And FYI there ARE "colored cements". Normally portland cement is gray through a range of darkness, but there is also white (made by not allowing the clinker to touch metal through a portion of the process) and also buff (made by injecting diesel fuel at a certain point in the process). This do not have any color added, that is the actual color or the portland cement itself.


----------



## 6stringmason (May 20, 2005)

To the OP... one reason it gets sealed it to really highlight the color. 

Your best bet is to probably overlay and acid etch it. There are also gels you can use that dont contain acid, therefore you dont need to go through the trouble of neutralizing it, although you do have to take a bucket of water and sponge, and sponge off the residue before ceiling.


There is also many manufactures out there that offer slip resistant sealers, as well as colored sealers that give you great color that go right over the gray concrete.

There are so many options available we could go all day. Its ultimately up to you to do the research and figure what is best.

I've done overlays at abotu 3/8" thick over wooden substrates where we nailed down diamond lathe and poured out over lay on top. Customer was aware there would be cracking, and sure enough, next day there was tiny spider webbing on the floor. 
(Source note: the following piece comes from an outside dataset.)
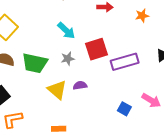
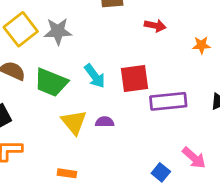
cyan arrow: (66, 31) -> (95, 76), moved
gray star: (68, 59) -> (58, 31), moved, size x1.5
blue square: (124, 109) -> (161, 172), moved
It really looked great after acid etching, and 6 years or so later, the cracks have not opened up and the sealer is still holding. We used diamond clear.


----------



## carterarce (Jan 13, 2009)

6stringmason said:


> To the OP... one reason it gets sealed it to really highlight the color.
> 
> Your best bet is to probably overlay and acid etch it. There are also gels you can use that dont contain acid, therefore you dont need to go through the trouble of neutralizing it, although you do have to take a bucket of water and sponge, and sponge off the residue before ceiling.
> 
> ...



Thanks!


----------